DATA SHOWN below:

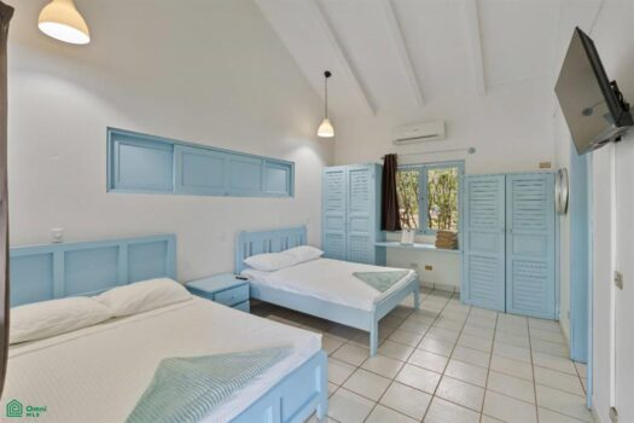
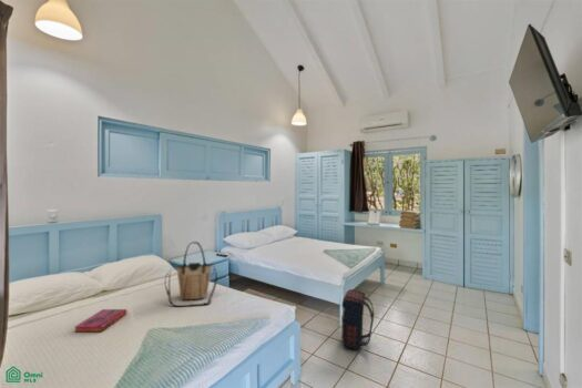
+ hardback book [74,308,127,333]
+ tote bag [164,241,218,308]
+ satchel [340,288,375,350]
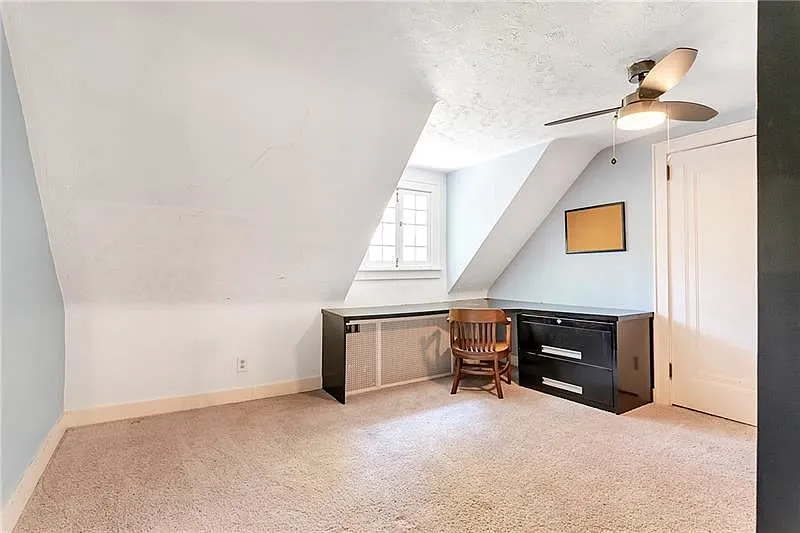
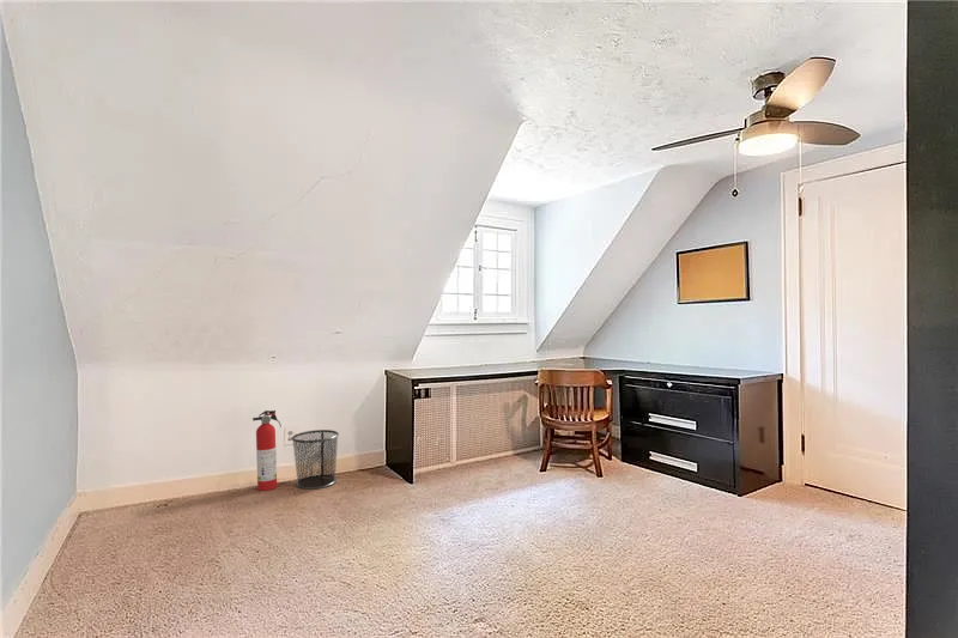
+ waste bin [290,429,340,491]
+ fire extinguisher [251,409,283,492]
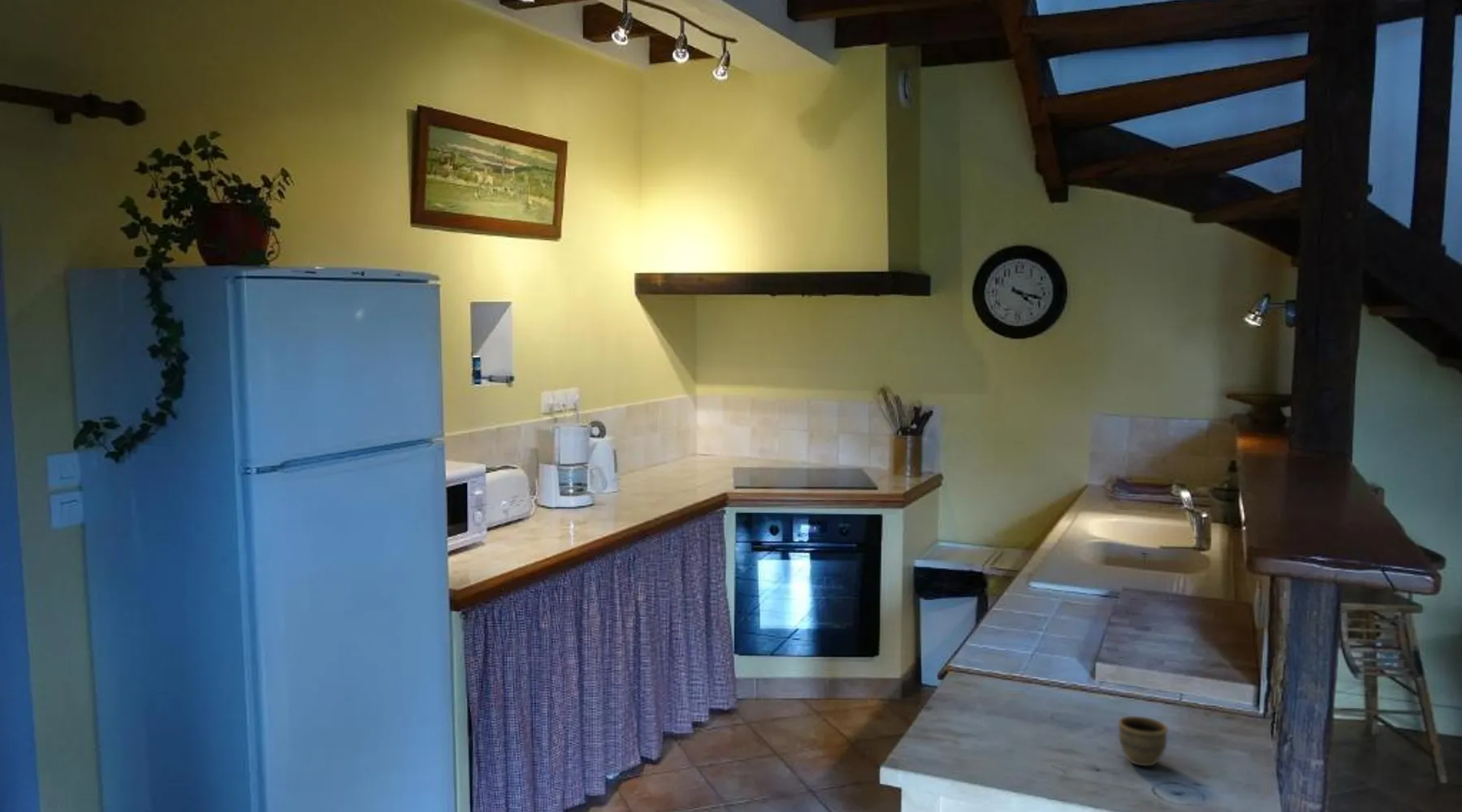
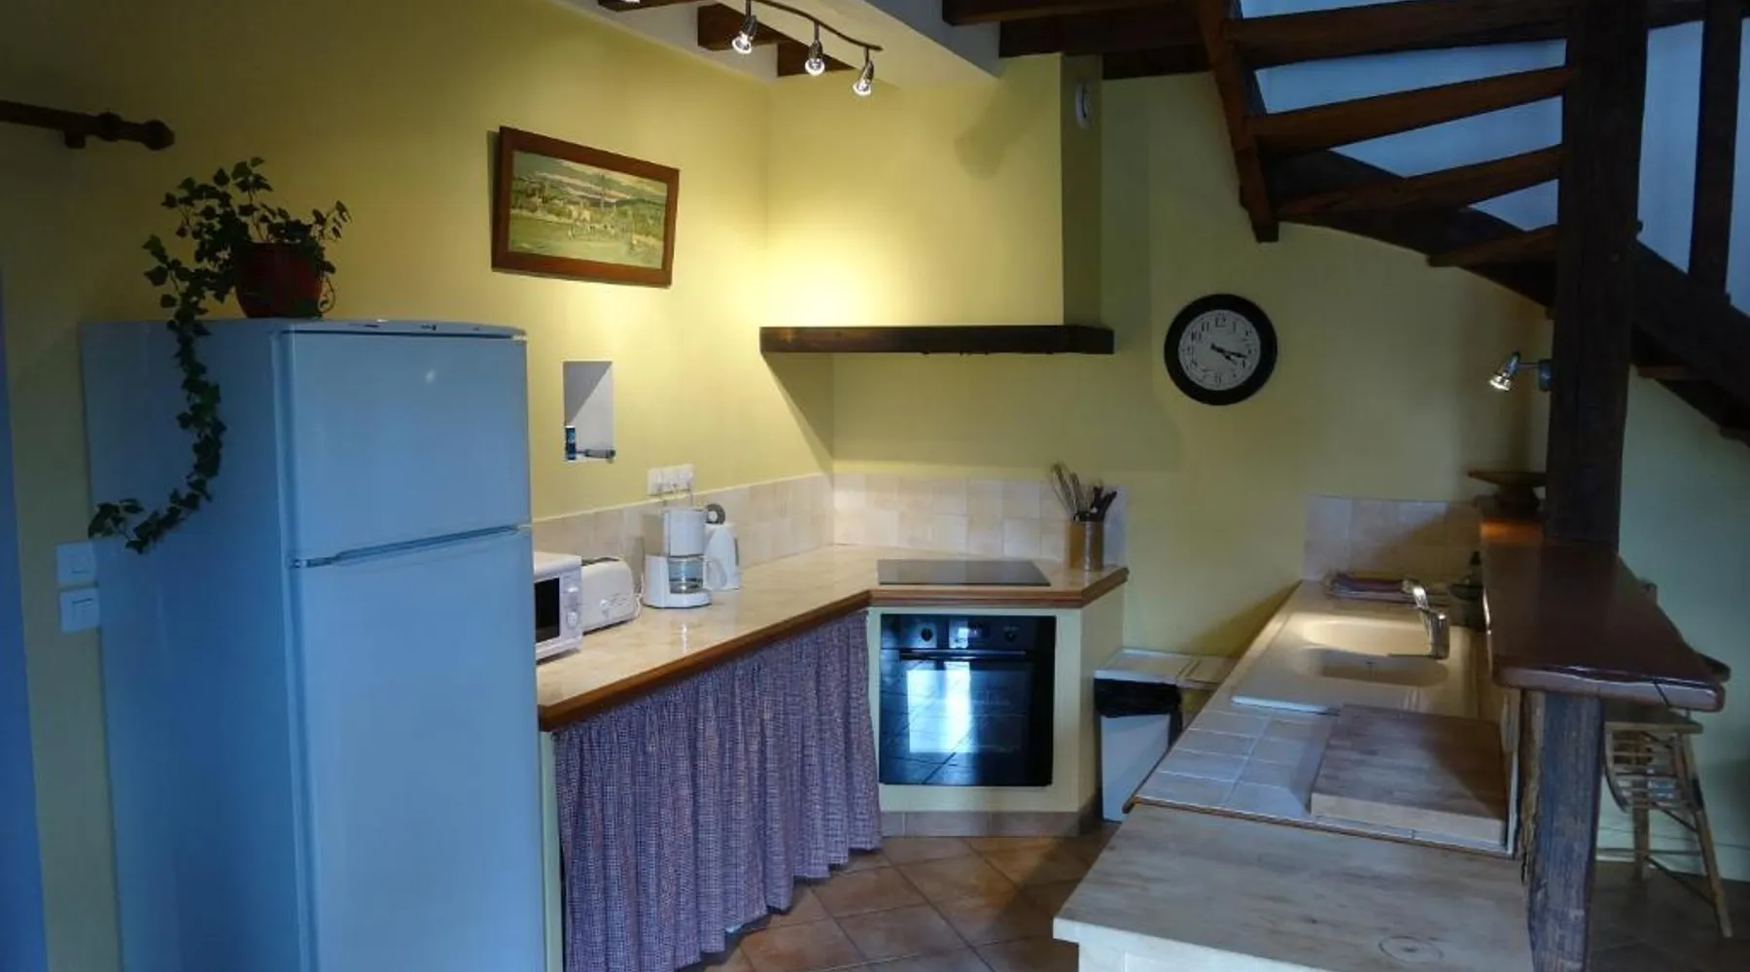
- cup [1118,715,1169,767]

End of DATA SHOWN.
DATA SHOWN below:

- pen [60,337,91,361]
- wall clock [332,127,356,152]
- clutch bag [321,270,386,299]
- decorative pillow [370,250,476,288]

End of DATA SHOWN.

▸ ABOUT THIS EXERCISE
Working from the records above, set down word for word everything from the line containing "waste bin [290,429,340,491]" down to the line containing "- cup [1118,715,1169,767]", ends included, minus the pictures.

▸ YOUR SOLUTION
+ waste bin [290,429,340,491]
+ fire extinguisher [251,409,283,492]
- cup [1118,715,1169,767]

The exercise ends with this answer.